Enter Belize. As a country goes Belize is quite small, so there was no problem driving through in an afternoon. By 4pm we were back on the Caribbean coast! Sights set on diving we setteled into a clean guest house near the water taxi docks. First thing in the morning we would be heading to Caye Caluker (would have been San Pedro, since Ski and D were there celebrating their honeymoon, but we had just missed them “sorry”). Caye Caulker is the “little brother” to Caye Ambergris, the destination for most tourists. The caye pronounced “key” was split in two by Hurricane Mitch in 1998 now only the southern piece is inhabited. The orientation from the split to the end is roughly 10 city blocks top to bottom and four city blocks side to side. It’s a tiny place with enormous character. As on the last island adventure the plan is dive, dive, dive. Dive we did, Belize diving is equated with the infamous “blue hole” latterly a hole 40 meters (120 feet) by 40 meters (120 feet) across and 140 meters (420 feet deep). Of course you can’t drop to the bottom, but the dive is deep nonetheless, we totaled 44.5 meter (133 feet) depth and we were narced (Nitrogen Narcosis, where there is an abundance of Nitrogen in your blood, it has a similar effect to laughing gas) out of our brains.
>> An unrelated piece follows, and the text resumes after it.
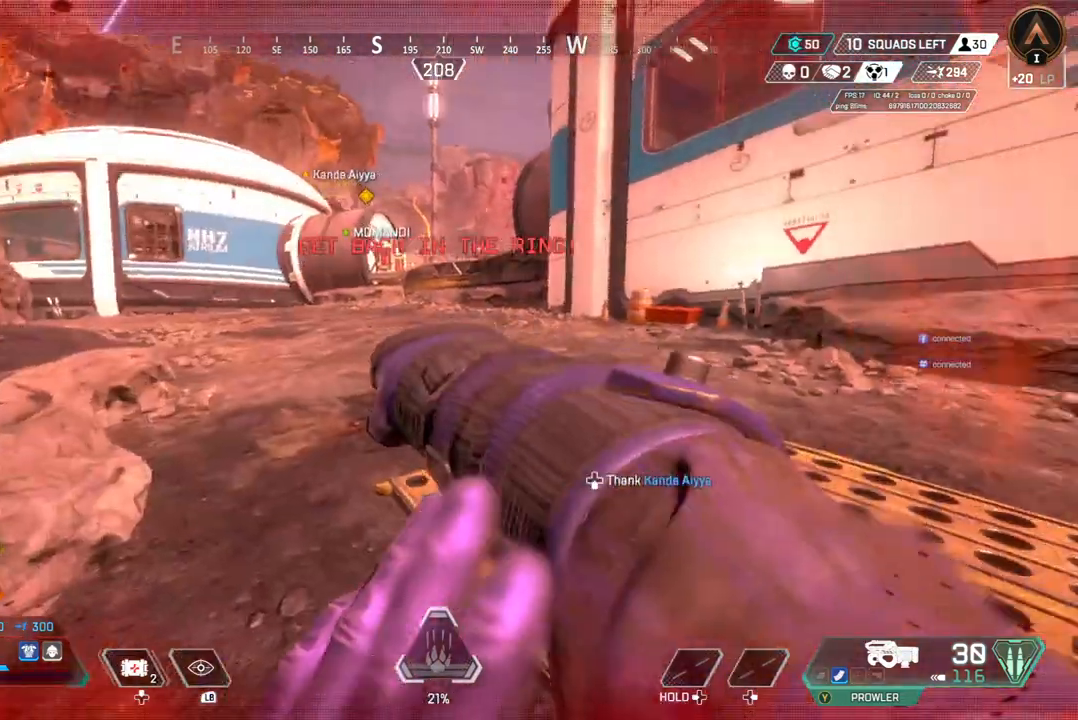
{"buttons": [], "left_stick": "center", "right_stick": "center", "events": []}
What notable about diving the blue hole is it’s a favorite gathering place for sharks. We saw at least a dozen large reef sharks, and believe me they’re scary, though not the least bit interested in having you for dinner. Diving fun all done we left Caye Caulker and headed back to Belize City via water Taxi. Unfortanutely this is where we must leave our dear friend and traveling companion Mia as Dave and I must head homeward.